J'ai fait un collégial pas si mal, puis l'université. Bien entendu, j'aurais été franchement nulle si j'avais voulu me diriger en médecine ou en physique nucléaire, mais je savais écrire, je savais penser, je savais analyser. À la maîtrise, j'ai eu les meilleures notes de toute ma vie et j'ai eu la chance de travailler avec une sommité dans mon domaine. J'ai même obtenu une bourse de recherche. Et j'ai toujours eu de bons jobs toute ma vie adulte, en me faisant des amis extraordinaires à chaque étape.

« Hein ? Pis t'as niaisé tout ton secondaire ? »

Non mon fils, écoute bien ce que je te dis, c'est important. J'ai niaisé un peu, mais quand venait le temps de fournir des efforts, je les fournissais. Ce n'est pas parce que j'ai fréquenté une école secondaire ordinaire, où il était facile de s'égarer, que je me suis perdue pour autant. Je n'aurais peut-être pas été une candidate idéale pour l'astronomie, mais si je m'y étais intéressée à l'époque, j'y aurais probablement mis les efforts. J'avais d'excellentes notes en français et en anglais, mais je n'accordais pas d'importance aux maths. Or, j'ai très vite compris que ces petites décisions allaient influencer mes futurs choix de carrière.

N'empêche, mon grand, si j'avais regretté mon « niaisage », j'aurais pu faire des cours d'appoint en maths une fois adulte.

« Oui, mais maman, si je ne vais pas à l'école internationale, est-ce que je vais être bon quand même ? »

Mon grand, peu importe où tu iras, si tu y mets les efforts, tu finiras par tirer ton épingle du jeu. Si tu es admis à l'international et que tu ne travailles pas, ça ne marchera pas. À l'inverse, si tu te forces à l'école secondaire ordinaire, tu risques d'obtenir les mêmes succès. Tu feras des erreurs, tu couleras peut-être un cours ou deux, mais l'important, c'est de se reprendre. Plus important encore, c'est de comprendre qu'il n'y a rien de prédéterminé dans la vie.

Peu importe ton âge, tu peux décider d'apprendre un nouveau métier ou d'exploiter un nouveau talent.

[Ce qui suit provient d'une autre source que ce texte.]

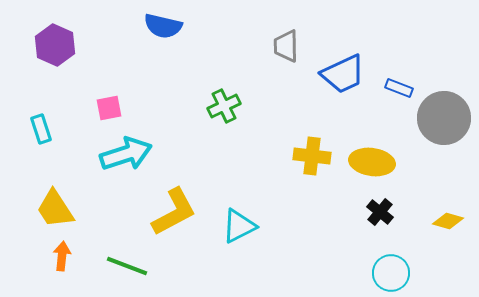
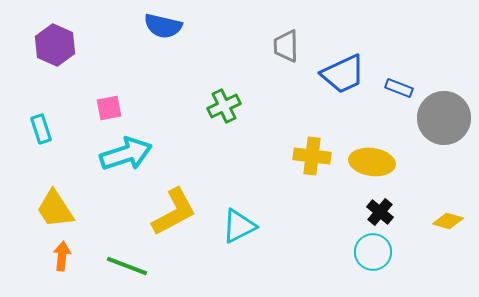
cyan circle: moved 18 px left, 21 px up
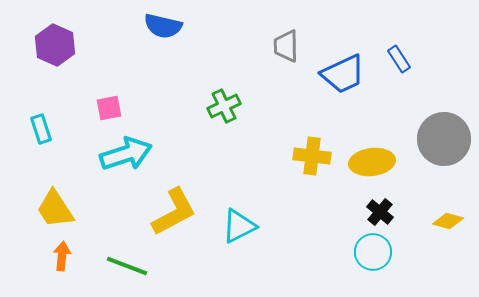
blue rectangle: moved 29 px up; rotated 36 degrees clockwise
gray circle: moved 21 px down
yellow ellipse: rotated 15 degrees counterclockwise
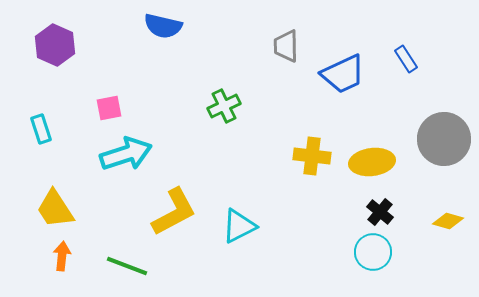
blue rectangle: moved 7 px right
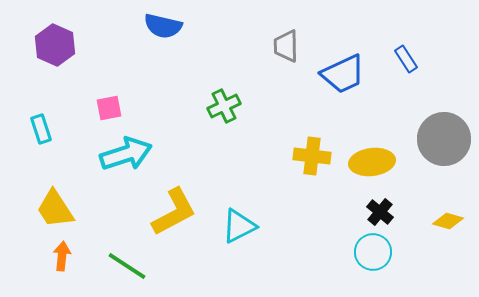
green line: rotated 12 degrees clockwise
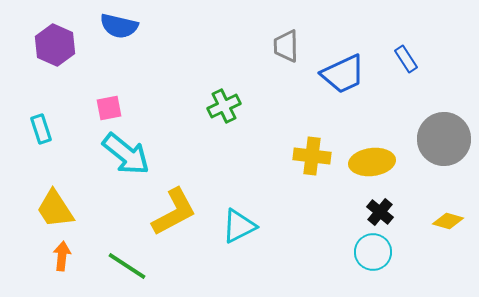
blue semicircle: moved 44 px left
cyan arrow: rotated 57 degrees clockwise
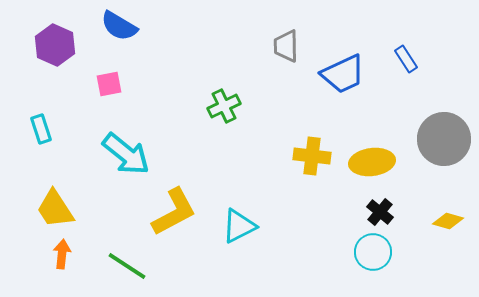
blue semicircle: rotated 18 degrees clockwise
pink square: moved 24 px up
orange arrow: moved 2 px up
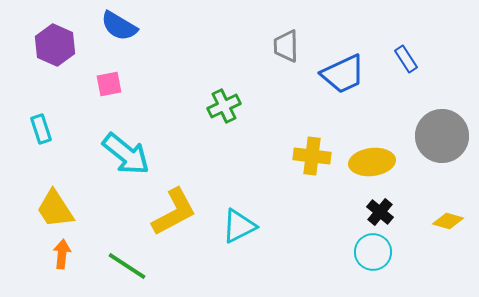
gray circle: moved 2 px left, 3 px up
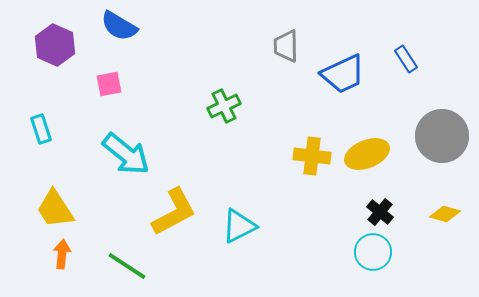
yellow ellipse: moved 5 px left, 8 px up; rotated 15 degrees counterclockwise
yellow diamond: moved 3 px left, 7 px up
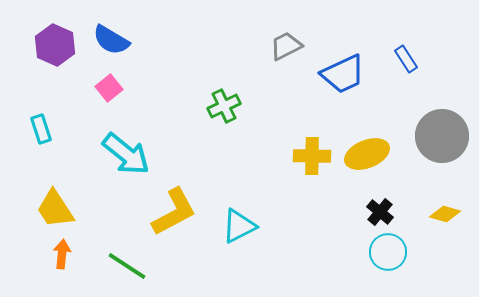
blue semicircle: moved 8 px left, 14 px down
gray trapezoid: rotated 64 degrees clockwise
pink square: moved 4 px down; rotated 28 degrees counterclockwise
yellow cross: rotated 6 degrees counterclockwise
cyan circle: moved 15 px right
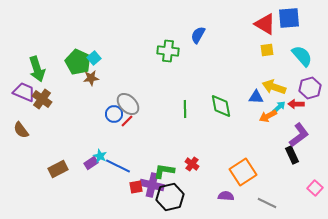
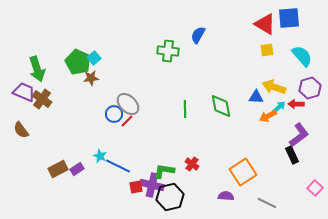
purple rectangle: moved 14 px left, 6 px down
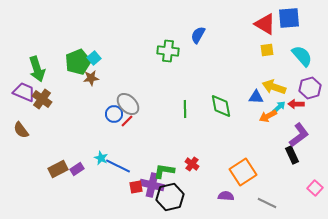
green pentagon: rotated 25 degrees clockwise
cyan star: moved 1 px right, 2 px down
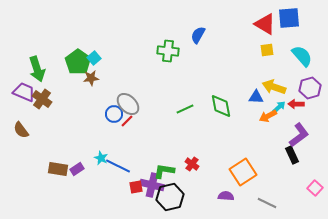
green pentagon: rotated 15 degrees counterclockwise
green line: rotated 66 degrees clockwise
brown rectangle: rotated 36 degrees clockwise
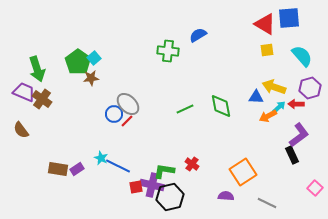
blue semicircle: rotated 30 degrees clockwise
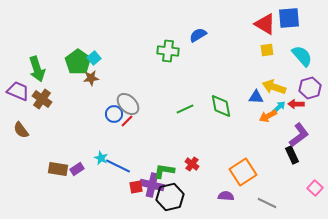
purple trapezoid: moved 6 px left, 1 px up
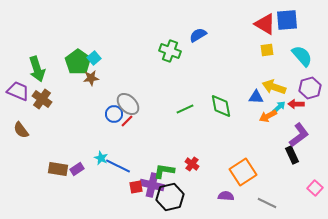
blue square: moved 2 px left, 2 px down
green cross: moved 2 px right; rotated 15 degrees clockwise
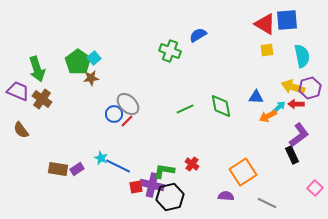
cyan semicircle: rotated 30 degrees clockwise
yellow arrow: moved 19 px right
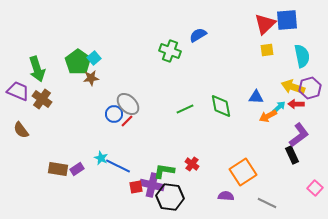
red triangle: rotated 45 degrees clockwise
black hexagon: rotated 20 degrees clockwise
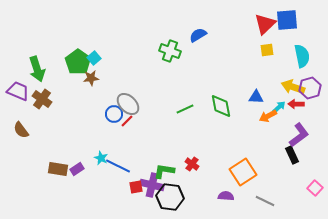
gray line: moved 2 px left, 2 px up
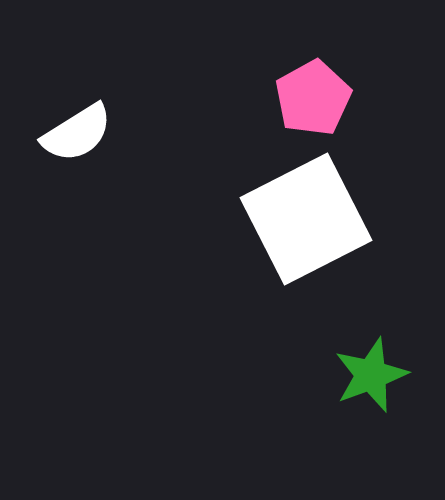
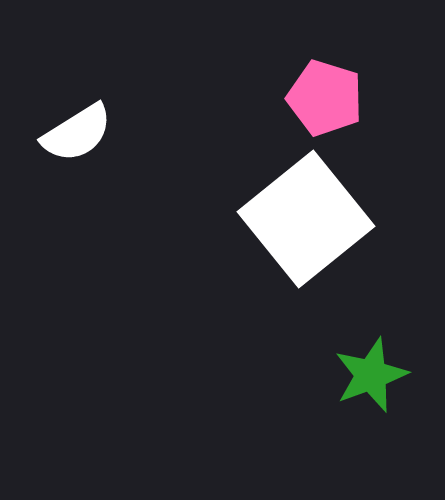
pink pentagon: moved 12 px right; rotated 26 degrees counterclockwise
white square: rotated 12 degrees counterclockwise
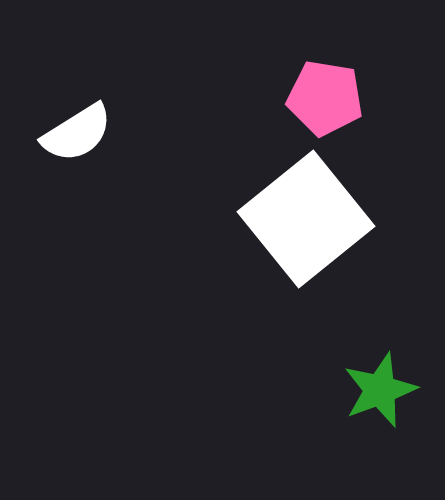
pink pentagon: rotated 8 degrees counterclockwise
green star: moved 9 px right, 15 px down
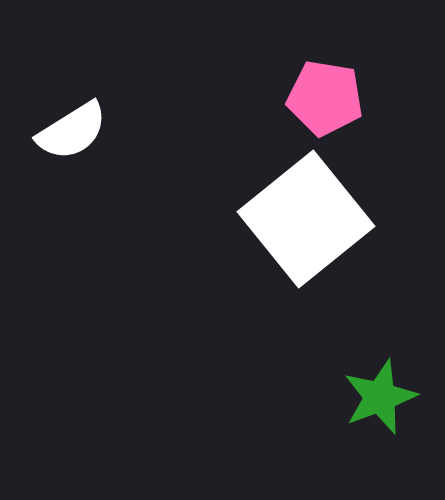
white semicircle: moved 5 px left, 2 px up
green star: moved 7 px down
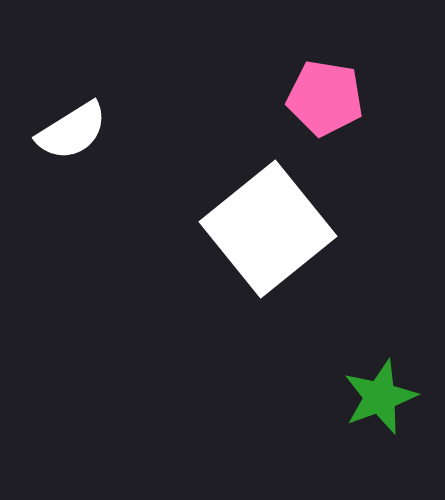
white square: moved 38 px left, 10 px down
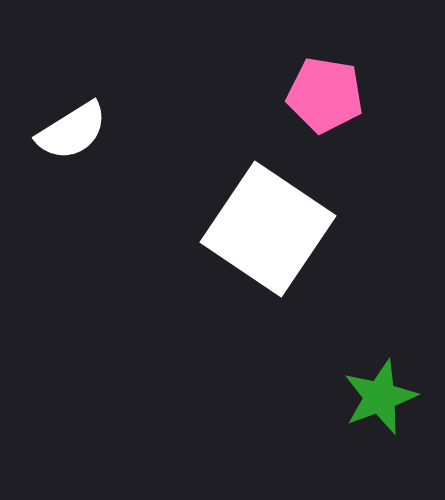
pink pentagon: moved 3 px up
white square: rotated 17 degrees counterclockwise
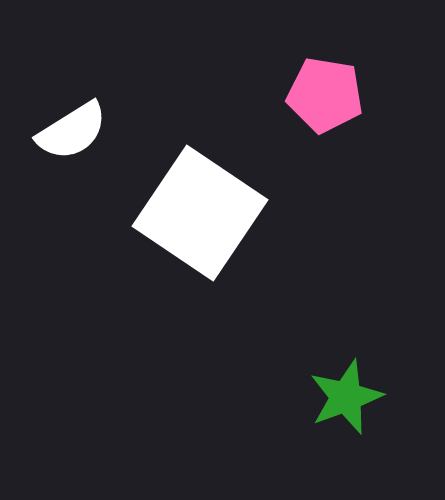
white square: moved 68 px left, 16 px up
green star: moved 34 px left
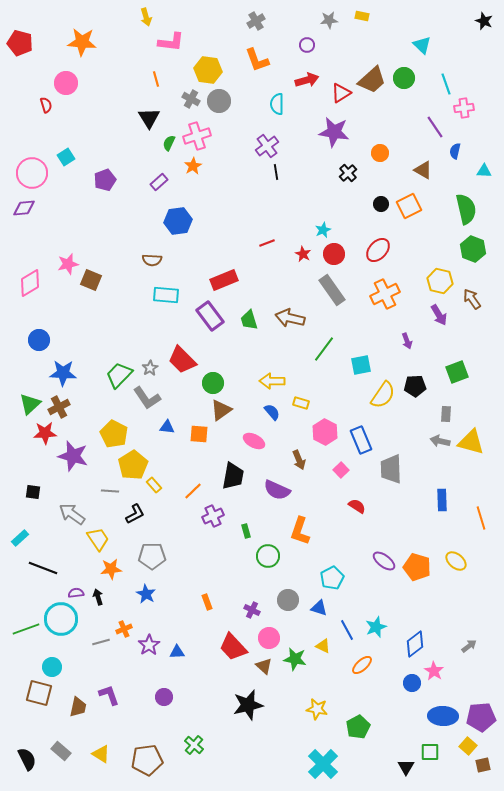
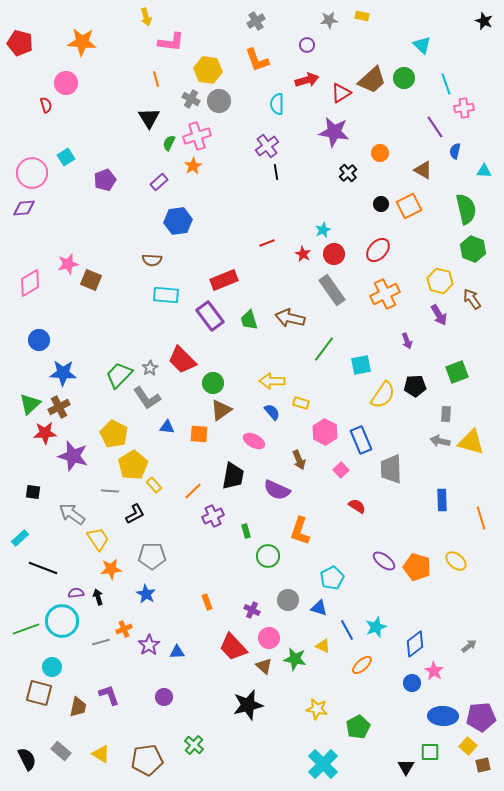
cyan circle at (61, 619): moved 1 px right, 2 px down
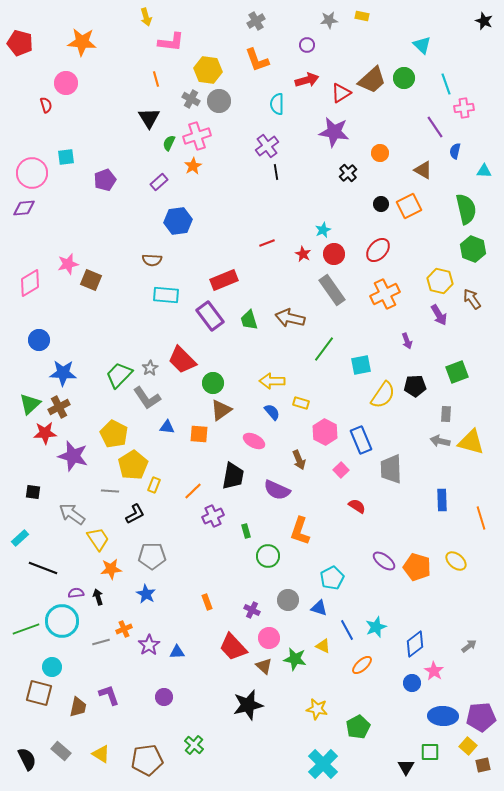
cyan square at (66, 157): rotated 24 degrees clockwise
yellow rectangle at (154, 485): rotated 63 degrees clockwise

Il n'y a pas qu'à l'école qu'on apprend. Par contre, je vais être exigeante : peu importe ton école, tu liras tout ce qui te tombe sous la main. La lecture forme l'esprit et la capacité de réfléchir. Deuxièmement, tu apprendras à écrire sans faute. Troisièmement, tu liras les actualités chaque jour, car je veux que tu saches de quoi est fait le monde qui t'entoure. Quatrièmement, tu t'impliqueras dans un projet à l'école. Enfin, et c'est l'essentiel : apprends à avoir confiance et à être heureux.

Va où tu voudras, mon fils... j'ai confiance.